(What the task requires) Can you transcribe every entry word for word, skipping the images?

(Data section)
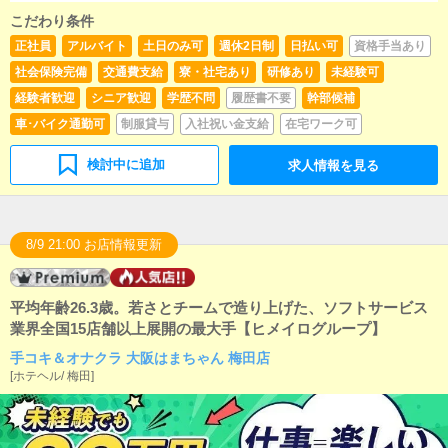
こだわり条件
正社員
アルバイト
土日のみ可
週休2日制
日払い可
資格手当あり
社会保険完備
交通費支給
寮・社宅あり
研修あり
未経験可
経験者歓迎
シニア歓迎
学歴不問
履歴書不要
幹部候補
車･バイク通勤可
制服貸与
入社祝い金支給
在宅ワーク可
検討中に追加
求人情報を見る
8/9 21:00 お店情報更新
平均年齢26.3歳。若さとチームで造り上げた、ソフトサービス
業界全国15店舗以上展開の最大手【ヒメイログループ】
手コキ＆オナクラ 大阪はまちゃん 梅田店
[
ホテヘル
/
梅田
]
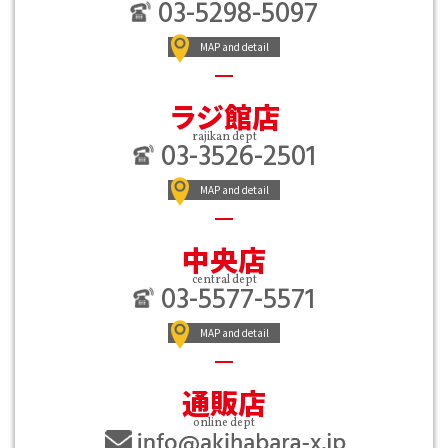
03-5298-5097
MAP and detail
ラジ館店
rajikan dept
03-3526-2501
MAP and detail
中央店
central dept
03-5577-5571
MAP and detail
通販店
online dept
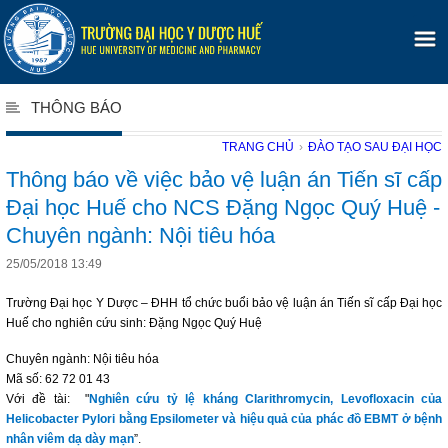
THÔNG BÁO
TRANG CHỦ
›
ĐÀO TẠO SAU ĐẠI HỌC
Thông báo về việc bảo vệ luận án Tiến sĩ cấp
Đại học Huế cho NCS Đặng Ngọc Quý Huệ -
Chuyên ngành: Nội tiêu hóa
25/05/2018 13:49
Trường Đại học Y Dược – ĐHH tổ chức buổi bảo vệ luận án Tiến sĩ cấp Đại học
Huế cho nghiên cứu sinh: Đặng Ngọc Quý Huệ
Chuyên ngành: Nội tiêu hóa
Mã số: 62 72 01 43
Với đề tài: "
Nghiên cứu tỷ lệ kháng Clarithromycin, Levofloxacin của
Helicobacter Pylori bằng Epsilometer và hiệu quả của phác đồ EBMT ở bệnh
nhân viêm dạ dày mạn
”.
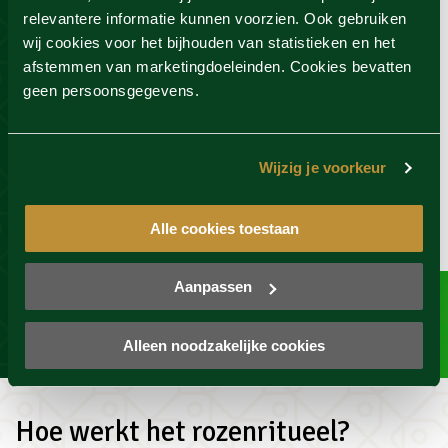
relevantere informatie kunnen voorzien. Ook gebruiken
Zwaluwhoeve, Hierden
wij cookies voor het bijhouden van statistieken en het
Dagentree bij Zwaluwhoeve
afstemmen van marketingdoeleinden. Cookies bevatten
Koffie of thee
geen persoonsgegevens.
€29,95
-40%
€49,95
Wijzig je voorkeur
BESTELLEN
Alle cookies toestaan
Bekijk actie
Aanpassen
BEKIJK ALLE AANBIEDINGEN
Alleen noodzakelijke cookies
Hoe werkt het rozenritueel?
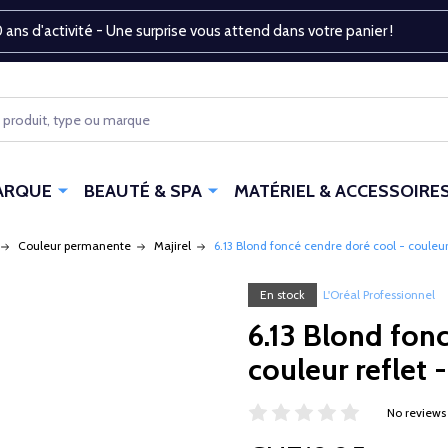
 ans d'activité - Une surprise vous attend dans votre panier !
ARQUE
BEAUTÉ & SPA
MATÉRIEL & ACCESSOIRE
Couleur permanente
Majirel
6.13 Blond foncé cendre doré cool - couleur 
En stock
L'Oréal Professionnel
6.13 Blond fon
couleur reflet -
No reviews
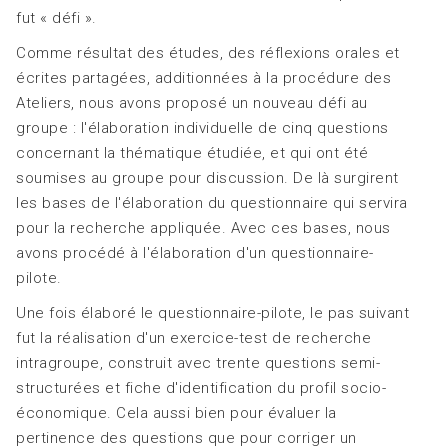
fut « défi ».
Comme résultat des études, des réflexions orales et
écrites partagées, additionnées à la procédure des
Ateliers, nous avons proposé un nouveau défi au
groupe : l'élaboration individuelle de cinq questions
concernant la thématique étudiée, et qui ont été
soumises au groupe pour discussion. De là surgirent
les bases de l'élaboration du questionnaire qui servira
pour la recherche appliquée. Avec ces bases, nous
avons procédé à l'élaboration d'un questionnaire-
pilote.
Une fois élaboré le questionnaire-pilote, le pas suivant
fut la réalisation d'un exercice-test de recherche
intragroupe, construit avec trente questions semi-
structurées et fiche d'identification du profil socio-
économique. Cela aussi bien pour évaluer la
pertinence des questions que pour corriger un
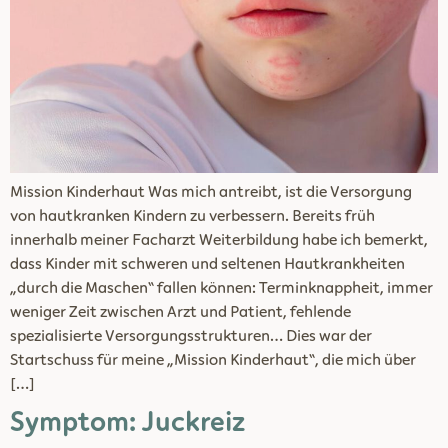
Mission Kinderhaut Was mich antreibt, ist die Versorgung
von hautkranken Kindern zu verbessern. Bereits früh
innerhalb meiner Facharzt Weiterbildung habe ich bemerkt,
dass Kinder mit schweren und seltenen Hautkrankheiten
„durch die Maschen“ fallen können: Terminknappheit, immer
weniger Zeit zwischen Arzt und Patient, fehlende
spezialisierte Versorgungsstrukturen… Dies war der
Startschuss für meine „Mission Kinderhaut“, die mich über
[…]
Symptom: Juckreiz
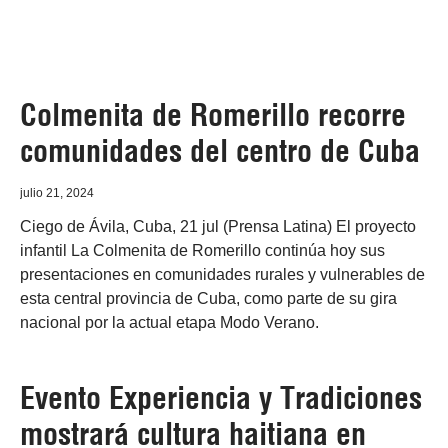
Colmenita de Romerillo recorre
comunidades del centro de Cuba
julio 21, 2024
Ciego de Ávila, Cuba, 21 jul (Prensa Latina) El proyecto
infantil La Colmenita de Romerillo continúa hoy sus
presentaciones en comunidades rurales y vulnerables de
esta central provincia de Cuba, como parte de su gira
nacional por la actual etapa Modo Verano.
Evento Experiencia y Tradiciones
mostrará cultura haitiana en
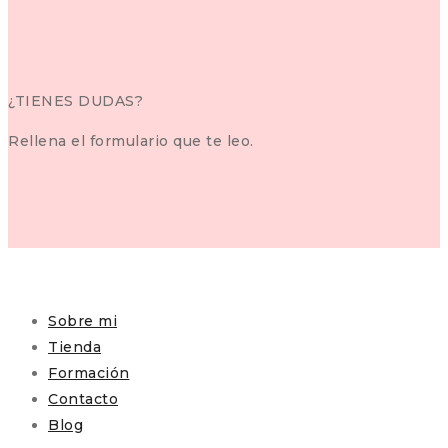
¿TIENES DUDAS?
Rellena el formulario que te leo.
Sobre mi
Tienda
Formación
Contacto
Blog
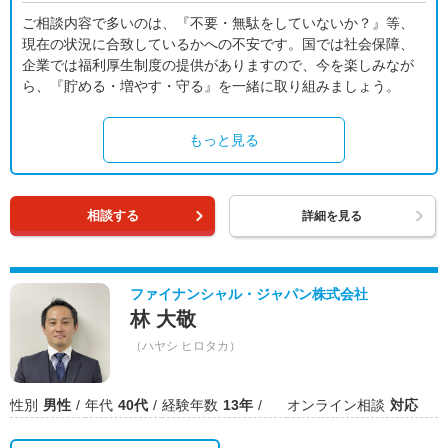
ご相談内容で多いのは、『不要・無駄をしていないか？』等、
現在の状況に合致しているかへの不安です。国では社会保障、
企業では福利厚生制度の提供がありますので、今を楽しみなが
ら、『貯める・増やす・守る』を一緒に取り組みましょう。
もっと見る
相談する
詳細を見る
ファイナンシャル・ジャパン株式会社
林 大敬
（ハヤシ ヒロタカ）
性別
男性
年代
40代
経験年数
13年
オンライン相談
対応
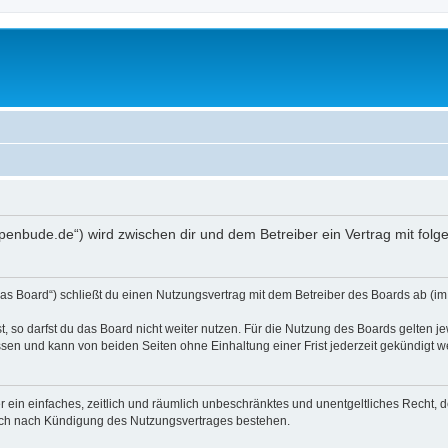
appenbude.de“) wird zwischen dir und dem Betreiber ein Vertrag mit fo
s Board“) schließt du einen Nutzungsvertrag mit dem Betreiber des Boards ab (im 
 so darfst du das Board nicht weiter nutzen. Für die Nutzung des Boards gelten jew
sen und kann von beiden Seiten ohne Einhaltung einer Frist jederzeit gekündigt w
ber ein einfaches, zeitlich und räumlich unbeschränktes und unentgeltliches Recht
auch nach Kündigung des Nutzungsvertrages bestehen.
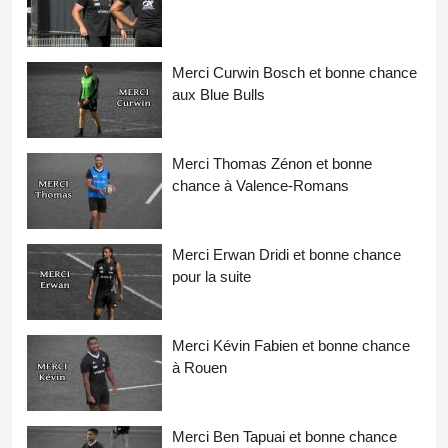
Merci Curwin Bosch et bonne chance
aux Blue Bulls
Merci Thomas Zénon et bonne
chance à Valence-Romans
Merci Erwan Dridi et bonne chance
pour la suite
Merci Kévin Fabien et bonne chance
à Rouen
Merci Ben Tapuai et bonne chance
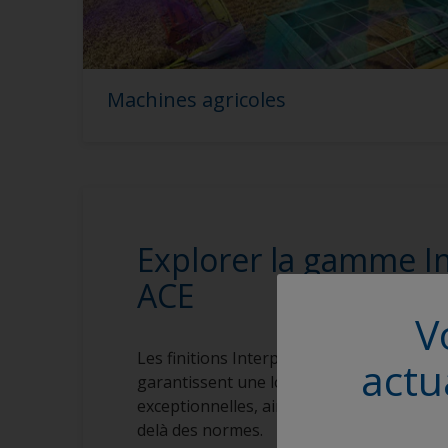
Machines agricoles
Explorer la gamme I
ACE
V
Les finitions Interpon ACE, incluant les pr
actu
garantissent une longévité et des perfo
exceptionnelles, ainsi que des couleurs et
delà des normes.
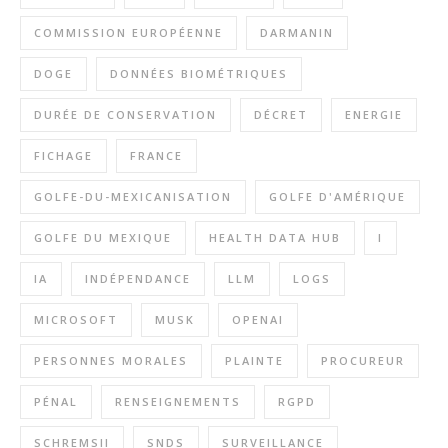
COMMISSION EUROPÉENNE
DARMANIN
DOGE
DONNÉES BIOMÉTRIQUES
DURÉE DE CONSERVATION
DÉCRET
ENERGIE
FICHAGE
FRANCE
GOLFE-DU-MEXICANISATION
GOLFE D'AMÉRIQUE
GOLFE DU MEXIQUE
HEALTH DATA HUB
I
IA
INDÉPENDANCE
LLM
LOGS
MICROSOFT
MUSK
OPENAI
PERSONNES MORALES
PLAINTE
PROCUREUR
PÉNAL
RENSEIGNEMENTS
RGPD
SCHREMSII
SNDS
SURVEILLANCE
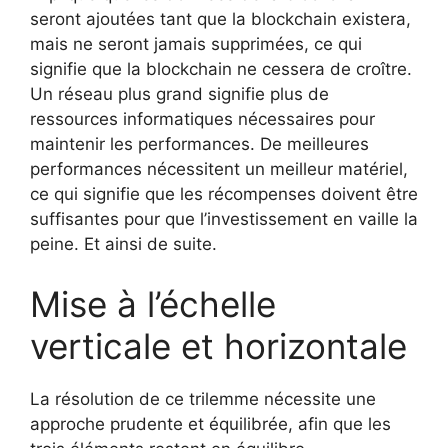
seront ajoutées tant que la blockchain existera,
mais ne seront jamais supprimées, ce qui
signifie que la blockchain ne cessera de croître.
Un réseau plus grand signifie plus de
ressources informatiques nécessaires pour
maintenir les performances. De meilleures
performances nécessitent un meilleur matériel,
ce qui signifie que les récompenses doivent être
suffisantes pour que l’investissement en vaille la
peine. Et ainsi de suite.
Mise à l’échelle
verticale et horizontale
La résolution de ce trilemme nécessite une
approche prudente et équilibrée, afin que les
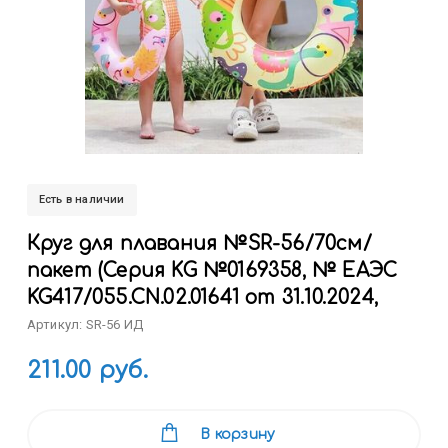
Есть в наличии
Круг для плавания №SR-56/70см/
пакет (Серия KG №0169358, № ЕАЭС
KG417/055.CN.02.01641 от 31.10.2024,
Артикул: SR-56 ИД
211.00 руб.
В корзину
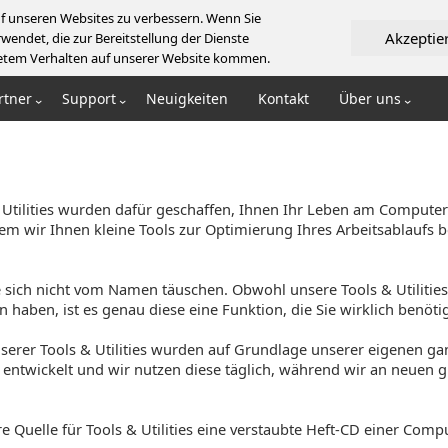
f unseren Websites zu verbessern. Wenn Sie
Akzeptie
wendet, die zur Bereitstellung der Dienste
artetem Verhalten auf unserer Website kommen.
rtner
Support
Neuigkeiten
Kontakt
Über uns
 Utilities wurden dafür geschaffen, Ihnen Ihr Leben am Computer
dem wir Ihnen kleine Tools zur Optimierung Ihres Arbeitsablaufs be
 sich nicht vom Namen täuschen. Obwohl unsere Tools & Utilities
n haben, ist es genau diese eine Funktion, die Sie wirklich benöti
serer Tools & Utilities wurden auf Grundlage unserer eigenen ga
entwickelt und wir nutzen diese täglich, während wir an neuen g
e Quelle für Tools & Utilities eine verstaubte Heft-CD einer Compu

(Written response)
こだわり条件
正社員
アルバイト
土日のみ可
週休2日制
日払い可
資格手当あり
社会保険完備
交通費支給
寮・社宅あり
研修あり
未経験可
経験者歓迎
シニア歓迎
学歴不問
履歴書不要
幹部候補
車･バイク通勤可
制服貸与
入社祝い金支給
在宅ワーク可
検討中に追加
求人情報を見る
8/9 21:00 お店情報更新
平均年齢26.3歳。若さとチームで造り上げた、ソフトサービス
業界全国15店舗以上展開の最大手【ヒメイログループ】
手コキ＆オナクラ 大阪はまちゃん 梅田店
[
ホテヘル
/
梅田
]
03-5298-5097
MAP and detail
ラジ館店
rajikan dept
03-3526-2501
MAP and detail
中央店
central dept
03-5577-5571
MAP and detail
通販店
online dept
THÔNG BÁO
TRANG CHỦ
›
ĐÀO TẠO SAU ĐẠI HỌC
Thông báo về việc bảo vệ luận án Tiến sĩ cấp
Đại học Huế cho NCS Đặng Ngọc Quý Huệ -
Chuyên ngành: Nội tiêu hóa
25/05/2018 13:49
Trường Đại học Y Dược – ĐHH tổ chức buổi bảo vệ luận án Tiến sĩ cấp Đại học
Huế cho nghiên cứu sinh: Đặng Ngọc Quý Huệ
Chuyên ngành: Nội tiêu hóa
Mã số: 62 72 01 43
Với đề tài: "
Nghiên cứu tỷ lệ kháng Clarithromycin, Levofloxacin của
Helicobacter Pylori bằng Epsilometer và hiệu quả của phác đồ EBMT ở bệnh
nhân viêm dạ dày mạn
”.
relevantere informatie kunnen voorzien. Ook gebruiken
Zwaluwhoeve, Hierden
wij cookies voor het bijhouden van statistieken en het
Dagentree bij Zwaluwhoeve
afstemmen van marketingdoeleinden. Cookies bevatten
Koffie of thee
geen persoonsgegevens.
€29,95
-40%
€49,95
Wijzig je voorkeur
BESTELLEN
Alle cookies toestaan
Bekijk actie
Aanpassen
BEKIJK ALLE AANBIEDINGEN
Alleen noodzakelijke cookies
Hoe werkt het rozenritueel?
 ans d'activité - Une surprise vous attend dans votre panier !
ARQUE
BEAUTÉ & SPA
MATÉRIEL & ACCESSOIRE
Couleur permanente
Majirel
6.13 Blond foncé cendre doré cool - couleur 
En stock
L'Oréal Professionnel
6.13 Blond fon
couleur reflet -
No reviews
fut « défi ».
Comme résultat des études, des réflexions orales et
écrites partagées, additionnées à la procédure des
Ateliers, nous avons proposé un nouveau défi au
groupe : l'élaboration individuelle de cinq questions
concernant la thématique étudiée, et qui ont été
soumises au groupe pour discussion. De là surgirent
les bases de l'élaboration du questionnaire qui servira
pour la recherche appliquée. Avec ces bases, nous
avons procédé à l'élaboration d'un questionnaire-
pilote.
Une fois élaboré le questionnaire-pilote, le pas suivant
fut la réalisation d'un exercice-test de recherche
intragroupe, construit avec trente questions semi-
structurées et fiche d'identification du profil socio-
économique. Cela aussi bien pour évaluer la
pertinence des questions que pour corriger un
Mission Kinderhaut Was mich antreibt, ist die Versorgung
von hautkranken Kindern zu verbessern. Bereits früh
innerhalb meiner Facharzt Weiterbildung habe ich bemerkt,
dass Kinder mit schweren und seltenen Hautkrankheiten
„durch die Maschen“ fallen können: Terminknappheit, immer
weniger Zeit zwischen Arzt und Patient, fehlende
spezialisierte Versorgungsstrukturen… Dies war der
Startschuss für meine „Mission Kinderhaut“, die mich über
[…]
Symptom: Juckreiz
Colmenita de Romerillo recorre
comunidades del centro de Cuba
julio 21, 2024
Ciego de Ávila, Cuba, 21 jul (Prensa Latina) El proyecto
infantil La Colmenita de Romerillo continúa hoy sus
presentaciones en comunidades rurales y vulnerables de
esta central provincia de Cuba, como parte de su gira
nacional por la actual etapa Modo Verano.
Evento Experiencia y Tradiciones
mostrará cultura haitiana en
¿TIENES DUDAS?
Rellena el formulario que te leo.
Sobre mi
Tienda
Formación
Contacto
Blog
ご相談内容で多いのは、『不要・無駄をしていないか？』等、
現在の状況に合致しているかへの不安です。国では社会保障、
企業では福利厚生制度の提供がありますので、今を楽しみなが
ら、『貯める・増やす・守る』を一緒に取り組みましょう。
もっと見る
相談する
詳細を見る
ファイナンシャル・ジャパン株式会社
林 大敬
（ハヤシ ヒロタカ）
性別
男性
年代
40代
経験年数
13年
オンライン相談
対応
appenbude.de“) wird zwischen dir und dem Betreiber ein Vertrag mit fo
s Board“) schließt du einen Nutzungsvertrag mit dem Betreiber des Boards ab (im 
 so darfst du das Board nicht weiter nutzen. Für die Nutzung des Boards gelten jew
sen und kann von beiden Seiten ohne Einhaltung einer Frist jederzeit gekündigt w
ber ein einfaches, zeitlich und räumlich unbeschränktes und unentgeltliches Recht
auch nach Kündigung des Nutzungsvertrages bestehen.
Merci Curwin Bosch et bonne chance
aux Blue Bulls
Merci Thomas Zénon et bonne
chance à Valence-Romans
Merci Erwan Dridi et bonne chance
pour la suite
Merci Kévin Fabien et bonne chance
à Rouen
Merci Ben Tapuai et bonne chance
Machines agricoles
Explorer la gamme I
ACE
V
Les finitions Interpon ACE, incluant les pr
actu
garantissent une longévité et des perfo
exceptionnelles, ainsi que des couleurs et
delà des normes.
COMMISSION EUROPÉENNE
DARMANIN
DOGE
DONNÉES BIOMÉTRIQUES
DURÉE DE CONSERVATION
DÉCRET
ENERGIE
FICHAGE
FRANCE
GOLFE-DU-MEXICANISATION
GOLFE D'AMÉRIQUE
GOLFE DU MEXIQUE
HEALTH DATA HUB
I
IA
INDÉPENDANCE
LLM
LOGS
MICROSOFT
MUSK
OPENAI
PERSONNES MORALES
PLAINTE
PROCUREUR
PÉNAL
RENSEIGNEMENTS
RGPD
SCHREMSII
SNDS
SURVEILLANCE
seront ajoutées tant que la blockchain existera,
mais ne seront jamais supprimées, ce qui
signifie que la blockchain ne cessera de croître.
Un réseau plus grand signifie plus de
ressources informatiques nécessaires pour
maintenir les performances. De meilleures
performances nécessitent un meilleur matériel,
ce qui signifie que les récompenses doivent être
suffisantes pour que l’investissement en vaille la
peine. Et ainsi de suite.
Mise à l’échelle
verticale et horizontale
La résolution de ce trilemme nécessite une
approche prudente et équilibrée, afin que les
Есть в наличии
Круг для плавания №SR-56/70см/
пакет (Серия KG №0169358, № ЕАЭС
KG417/055.CN.02.01641 от 31.10.2024,
Артикул: SR-56 ИД
211.00 руб.
В корзину
f unseren Websites zu verbessern. Wenn Sie
Akzeptie
wendet, die zur Bereitstellung der Dienste
artetem Verhalten auf unserer Website kommen.
rtner
Support
Neuigkeiten
Kontakt
Über uns
 Utilities wurden dafür geschaffen, Ihnen Ihr Leben am Computer
dem wir Ihnen kleine Tools zur Optimierung Ihres Arbeitsablaufs be
 sich nicht vom Namen täuschen. Obwohl unsere Tools & Utilities
n haben, ist es genau diese eine Funktion, die Sie wirklich benöti
serer Tools & Utilities wurden auf Grundlage unserer eigenen ga
entwickelt und wir nutzen diese täglich, während wir an neuen g
e Quelle für Tools & Utilities eine verstaubte Heft-CD einer Compu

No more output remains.